MÜSADE ÖZDEMİR'İN web sitesine HOŞ GELDİNİZ... TÜRKÜ-ŞİİR TADINDA KEYİFLİ ANLAR DİLERİZ...
   
 
  Orası Mahrumiyet Bölgesi

 

 

  ...........Aylardan Ağustos, köyde hasat zamanı, havada titreşen sıcak

  dalgalar nefesimizi kesiyordu.. Çeşme başında, baş örtülerinin beyazı tozdan

  grileşen yazmalarıyla anneler tarla dönüşü boşalan testilerini

  dolduruyorlardı. Babalar ellerini yüzlerini yıkamak için sıraya girmişlerdi,

  sırtlarındaki kuruyan terler üzerine bulut çizilmiş resimleri andırıyordu.

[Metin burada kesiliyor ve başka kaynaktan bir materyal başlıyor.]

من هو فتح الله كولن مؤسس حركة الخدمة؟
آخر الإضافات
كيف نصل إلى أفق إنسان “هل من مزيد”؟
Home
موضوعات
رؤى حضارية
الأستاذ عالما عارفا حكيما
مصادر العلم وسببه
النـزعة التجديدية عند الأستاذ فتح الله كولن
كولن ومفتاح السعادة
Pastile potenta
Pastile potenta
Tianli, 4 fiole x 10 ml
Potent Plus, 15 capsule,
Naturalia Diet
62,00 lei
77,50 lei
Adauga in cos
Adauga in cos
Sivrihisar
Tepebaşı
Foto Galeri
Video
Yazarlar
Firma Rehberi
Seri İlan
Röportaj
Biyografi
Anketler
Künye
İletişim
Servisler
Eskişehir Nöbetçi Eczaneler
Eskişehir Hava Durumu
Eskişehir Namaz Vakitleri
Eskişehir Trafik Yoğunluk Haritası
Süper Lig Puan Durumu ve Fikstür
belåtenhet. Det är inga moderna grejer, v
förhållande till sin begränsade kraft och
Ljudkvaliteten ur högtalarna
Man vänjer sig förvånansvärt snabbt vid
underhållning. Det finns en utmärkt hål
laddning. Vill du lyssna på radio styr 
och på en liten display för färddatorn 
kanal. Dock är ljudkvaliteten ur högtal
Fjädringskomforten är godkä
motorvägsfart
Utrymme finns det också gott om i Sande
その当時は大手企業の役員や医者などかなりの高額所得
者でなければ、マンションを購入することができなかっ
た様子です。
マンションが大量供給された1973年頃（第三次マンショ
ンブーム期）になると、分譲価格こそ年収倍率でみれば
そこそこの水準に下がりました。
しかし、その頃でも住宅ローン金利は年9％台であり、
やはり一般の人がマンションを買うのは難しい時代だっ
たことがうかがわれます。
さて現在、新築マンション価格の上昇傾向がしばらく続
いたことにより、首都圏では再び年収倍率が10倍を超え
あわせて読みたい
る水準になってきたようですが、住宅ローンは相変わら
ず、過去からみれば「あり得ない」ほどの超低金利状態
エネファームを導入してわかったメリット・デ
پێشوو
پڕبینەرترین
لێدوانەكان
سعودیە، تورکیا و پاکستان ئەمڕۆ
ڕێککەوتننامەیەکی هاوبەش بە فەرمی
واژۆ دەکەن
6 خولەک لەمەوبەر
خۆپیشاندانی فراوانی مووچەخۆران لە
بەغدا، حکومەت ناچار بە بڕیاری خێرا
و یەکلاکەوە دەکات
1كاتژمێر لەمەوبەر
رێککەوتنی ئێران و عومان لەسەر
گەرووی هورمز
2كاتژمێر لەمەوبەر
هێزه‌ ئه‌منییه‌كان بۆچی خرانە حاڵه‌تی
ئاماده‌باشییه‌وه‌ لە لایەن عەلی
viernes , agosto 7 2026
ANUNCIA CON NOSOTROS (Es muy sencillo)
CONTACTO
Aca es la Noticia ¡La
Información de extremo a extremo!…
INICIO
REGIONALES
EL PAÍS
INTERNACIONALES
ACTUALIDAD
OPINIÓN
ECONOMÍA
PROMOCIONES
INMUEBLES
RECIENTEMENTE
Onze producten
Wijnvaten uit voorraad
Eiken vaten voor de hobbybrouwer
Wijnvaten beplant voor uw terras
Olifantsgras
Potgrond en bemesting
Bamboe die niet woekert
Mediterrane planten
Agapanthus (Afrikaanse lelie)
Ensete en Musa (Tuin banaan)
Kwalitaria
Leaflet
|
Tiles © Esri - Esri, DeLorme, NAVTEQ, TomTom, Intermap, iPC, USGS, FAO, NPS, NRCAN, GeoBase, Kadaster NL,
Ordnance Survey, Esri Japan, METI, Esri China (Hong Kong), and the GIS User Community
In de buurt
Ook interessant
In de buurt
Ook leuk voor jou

  Pantolonlarındaki toprağı silkelerken yükselen tozlar, o an sırtlarındaki

  bulutların koparak göğe doğru yükselişini andırıyordu. Çocuklar anne ve

  babalarının eve dönüşlerini kutlarcasına havada gruplaşan sinek kümelerini

  elleriyle dağıtırken sağa sola koşturuyorlardı. Kimi göldeki kurbağalara taş

  atıyor, kimi yosunların aralarına çomak sokuyor, kimi dizine kadar çamura

  gömülmüş bataklıkta solucan arıyor, kimisi de acıkmış annesinin şalvarını

  çekiştiriyordu…Köy meydanındaki kalabalığın yüzlerindeki ifade, savaştan

  çıkmış yorgun askerleri andırıyordu.

 

  ............Babam çeşmede sıra bekliyordu, yanına gittim... Belli ki çok

  yorgundu, tarla dönüşü kirpiklerindeki tozlar üstüne kar yağmış ağaç dalları

  gibiydi… Çeşmenin gözesine ağzını dayarken, güneşten çatlamış ve şişmiş

  kocaman ellerinden alamadım kendimi. Babam nasırlı elleriyle saçımı

  okşadığında, saç tellerim nasırlardaki çatlaklara takılıverdi, yüzümü

  buruşturduğum an kısılıp küçülen gözlerimdi, oysa içimden hissettiğim acı

  bundan böyle büyüyecek olan merhametlerimdi…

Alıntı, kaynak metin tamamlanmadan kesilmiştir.